The Exchange's Executive Committee held a hearing on Blackman's application at which time witnesses with information adverse to Blackman were heard first. Blackman was given the opportunity to cross-examine these witnesses and present his own case. Blackman's counsel was not permitted to participate in the cross-examination, although counsel was allowed to be present to advise Blackman throughout the proceeding. The Exchange stipulated that the Executive Committee's decision on the application would be made solely on the basis of the evidence presented at the hearing.

The Executive Committee decided that the evidence was not sufficient to deny membership to Blackman. The minutes of the Executive Committee meeting of March 2, 1971 state, inter alia, that

  "[t]he Committee finds that because of the serious
  questions that have been raised as to the knowledge
  and experience as well as the character and integrity
  of Mr. Blackman, he should be admitted to membership
  subject to a six month probationary period during
  which he would be under the active supervision of a
  member of the Floor Procedure Committee."

During the probationary period Blackman was to be able to operate without limitations, "except as may be found appropriate by the Floor Procedure Committee as a result of conduct on the Floor subsequent to his joining the Exchange. . . ."

When notified of the Executive Committee's action, Blackman considered it adverse and requested review by the Exchange's Board of Governors. The Board of Governors reviewed and unanimously affirmed the Executive Committee's action at its meeting of March 16, 1971. Blackman declined to accept this probationary membership and filed this suit.


Defendants contend that they are entitled to summary judgment since it is undisputed that the Exchange offered to admit Mr. Blackman to membership subject to a six-month probationary period, and consequently injury which Blackman incurred, if any, resulted from his refusal to accept this offer. This contention rests on § 4 of the Clayton Act, 15 U.S.C. § 15, which requires that the plaintiff in a private antitrust action sustain injury in his business or property as a result of the alleged antitrust violation.

A party moving for summary judgment has the burden of showing the absence of a genuine issue of material fact and supporting affidavits and other materials are to be viewed in the light most favorable to the opposing party. Adickes v. S.H. Kress & Co., 398 U.S. 144, 157, 90 S.Ct. 1598, 26 L.Ed.2d 142 (1970); First National Bank of Cincinnati v. Pepper, 454 F.2d 626, 629 (2d Cir. 1972). Furthermore, inferences which may be drawn from the underlying facts must be considered in the light most favorable to the party opposing the motion, United States v. Diebold, Inc., 369 U.S. 654, 655, 82 S.Ct. 993, 8 L.Ed. 2d 176 (1962); Pitts v. Shell Oil Co., 463 F.2d 331, 335 (5th Cir. 1972), and summary judgment should not be granted where contradictory inferences may be drawn. United States v. Perry, 431 F.2d 1020, 1022 (9th Cir. 1970).

THE REQUEST: Write the next part of the passage about Blackman's membership application, picking up after its last sentence.

DATASET ROWS:
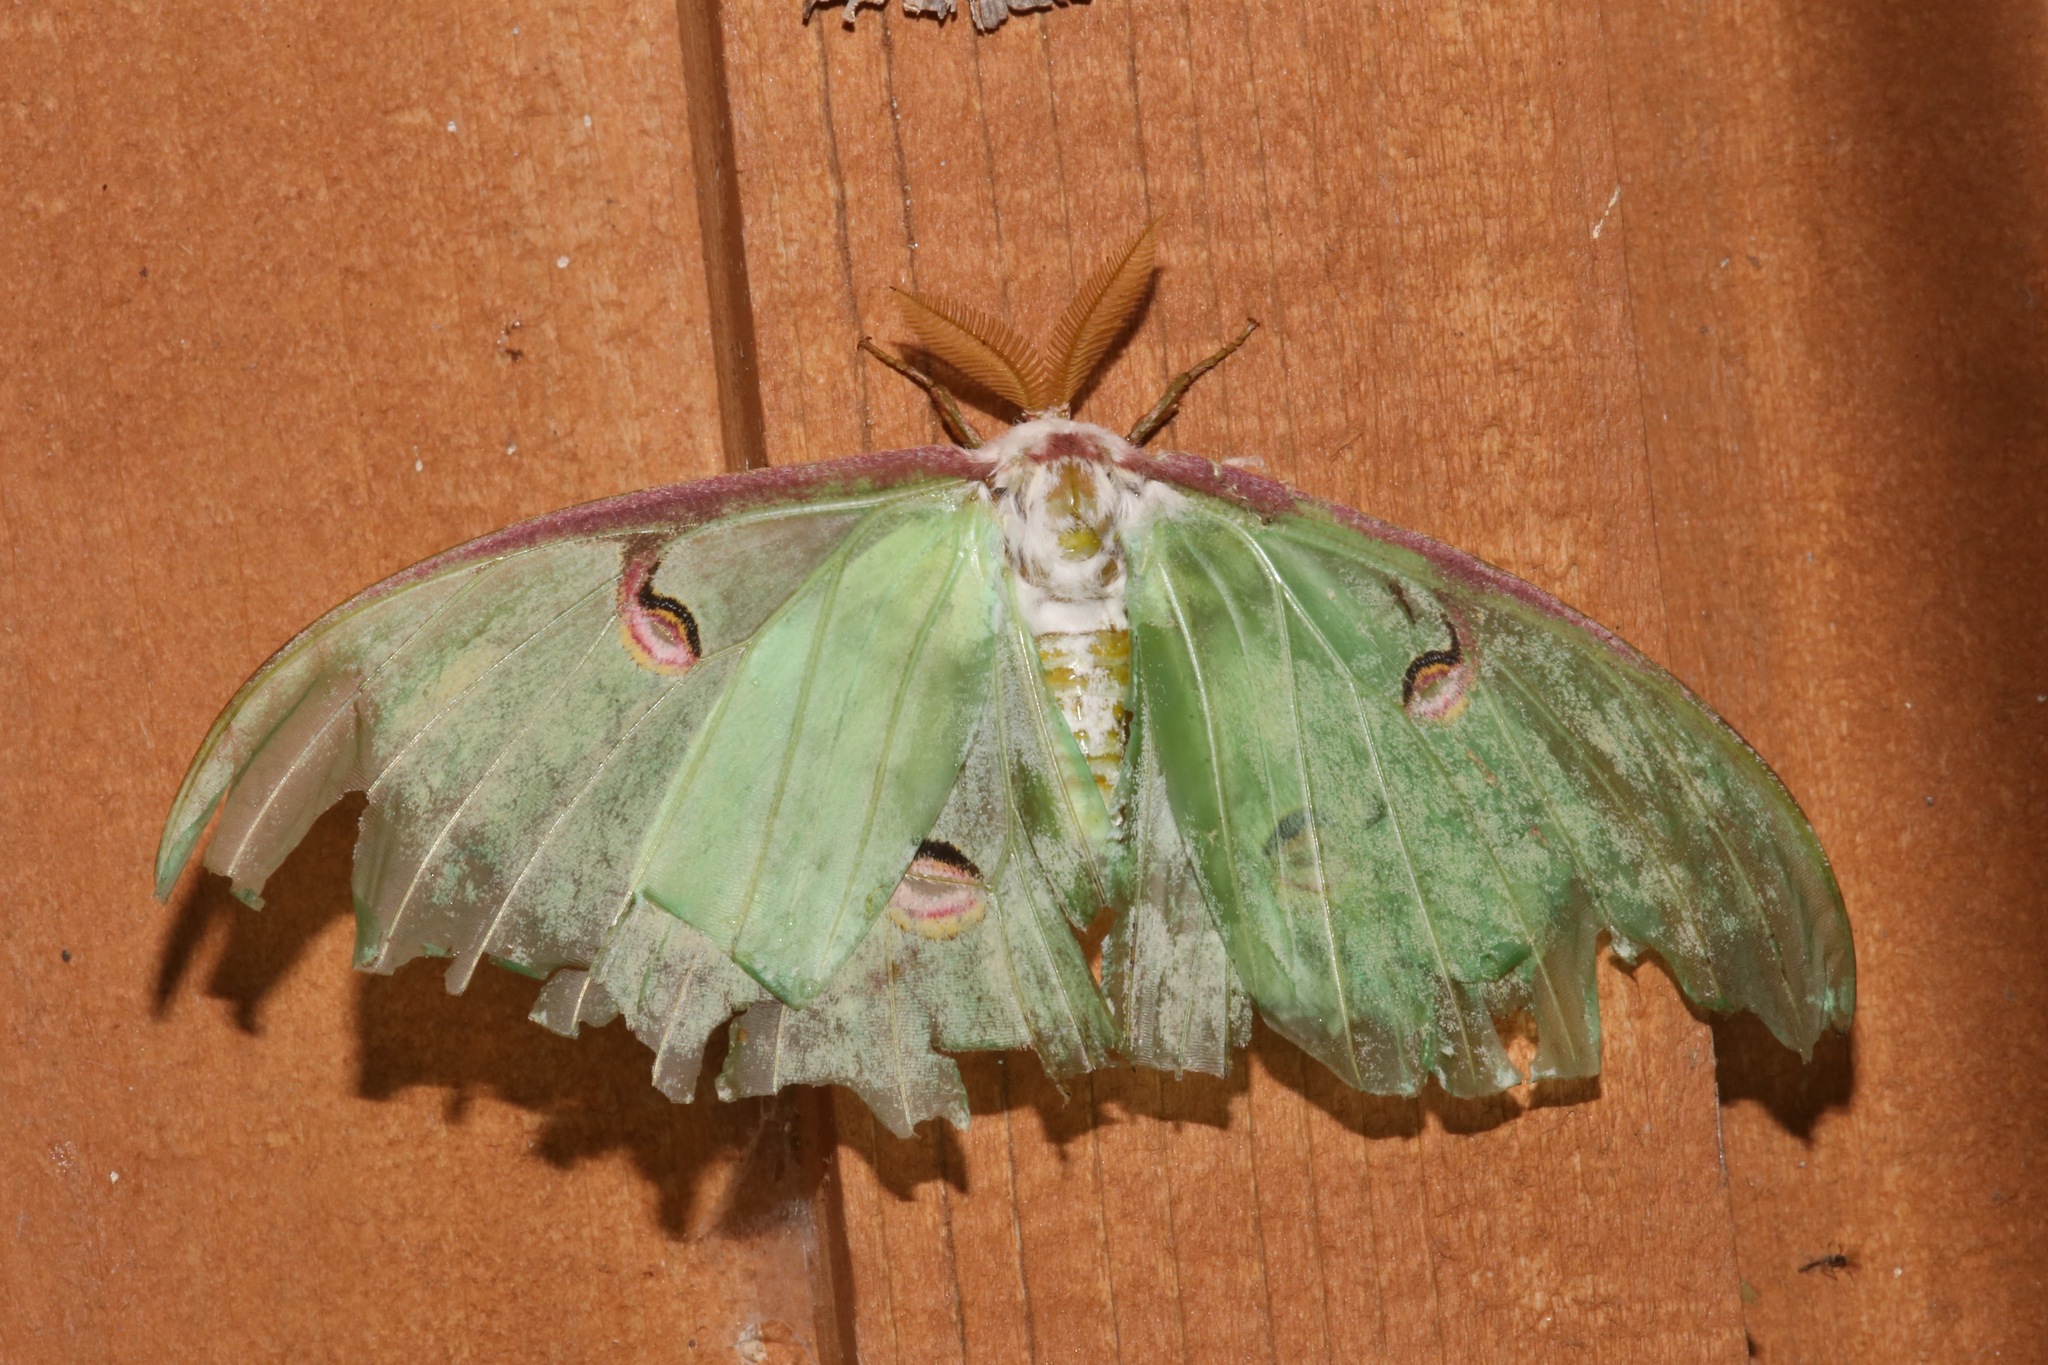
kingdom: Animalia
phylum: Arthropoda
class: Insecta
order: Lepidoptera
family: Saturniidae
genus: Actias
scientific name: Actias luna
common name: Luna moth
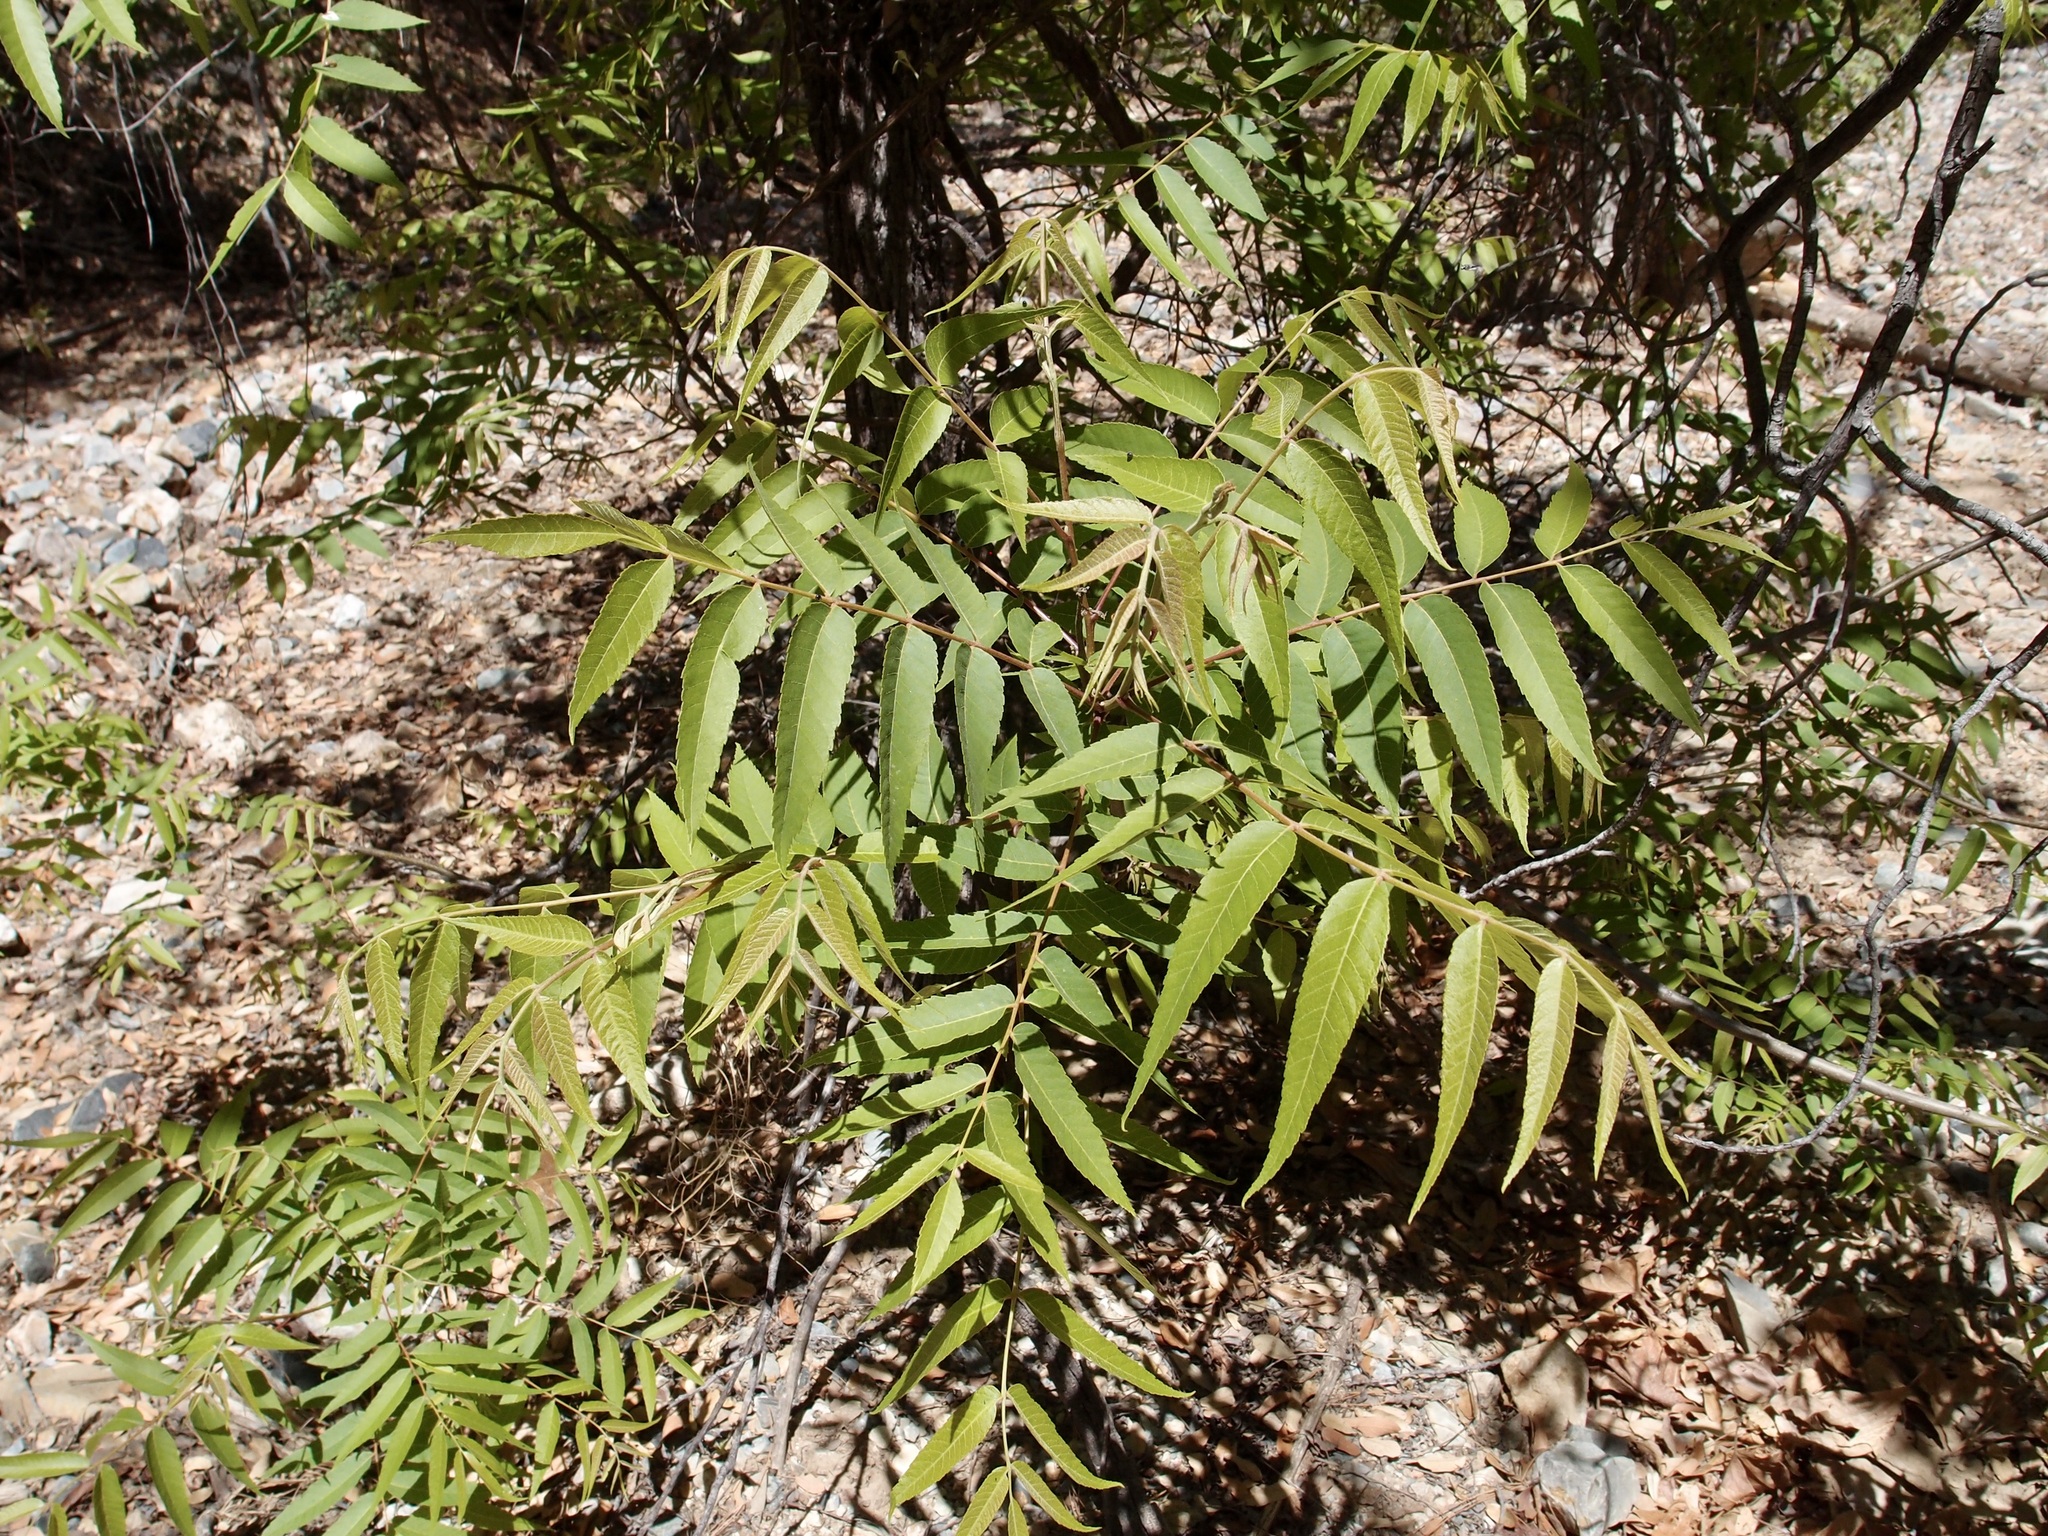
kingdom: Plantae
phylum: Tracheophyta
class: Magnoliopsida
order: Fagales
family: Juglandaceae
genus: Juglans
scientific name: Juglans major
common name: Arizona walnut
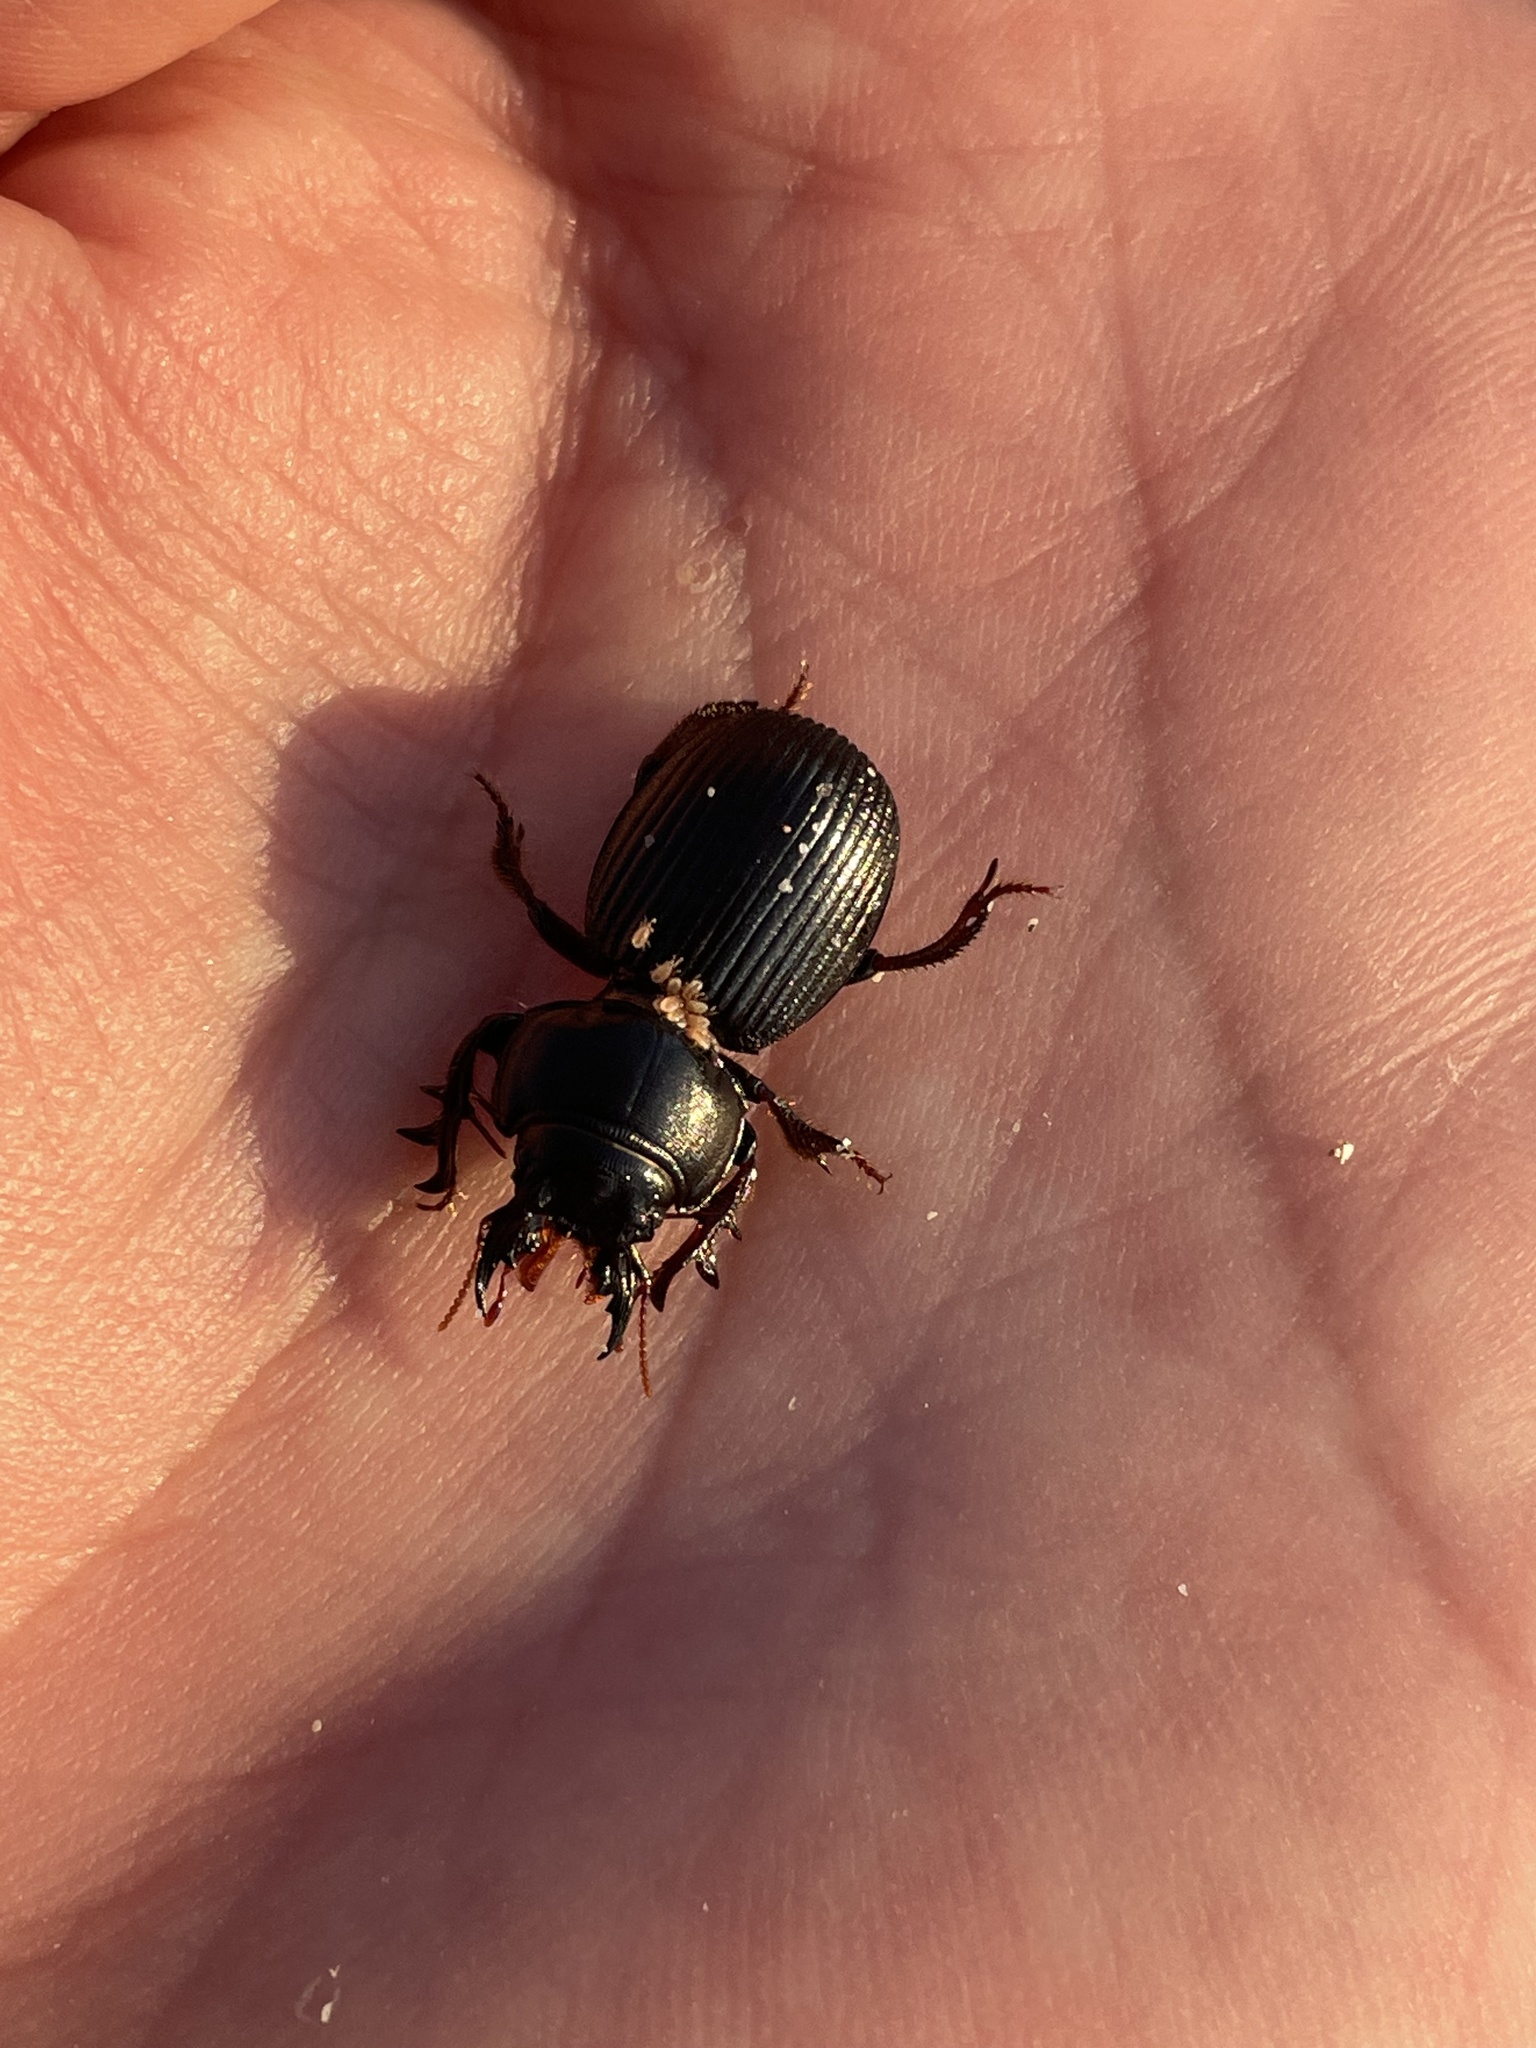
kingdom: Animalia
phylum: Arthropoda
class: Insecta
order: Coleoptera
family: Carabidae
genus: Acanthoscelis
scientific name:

OUTPUT OF THE TASK:
Even though it is undisputed here that Blackman was offered probationary membership, summary judgment in defendants' favor is inappropriate since that underlying fact is subject to contradictory inferences with respect to possible injury. Defendants point out that Blackman, under the terms of the probationary membership, would have been given trading rights equal to those of other members. They also argue that every Exchange member is subject to supervision and discipline and that the restrictions that Blackman would have been subject to during the probationary period differed little from those of ordinary membership. By placing emphasis upon the relative scope of Blackman's powers and restrictions during the probationary period, defendants would have this Court conclude that no injury was suffered by him.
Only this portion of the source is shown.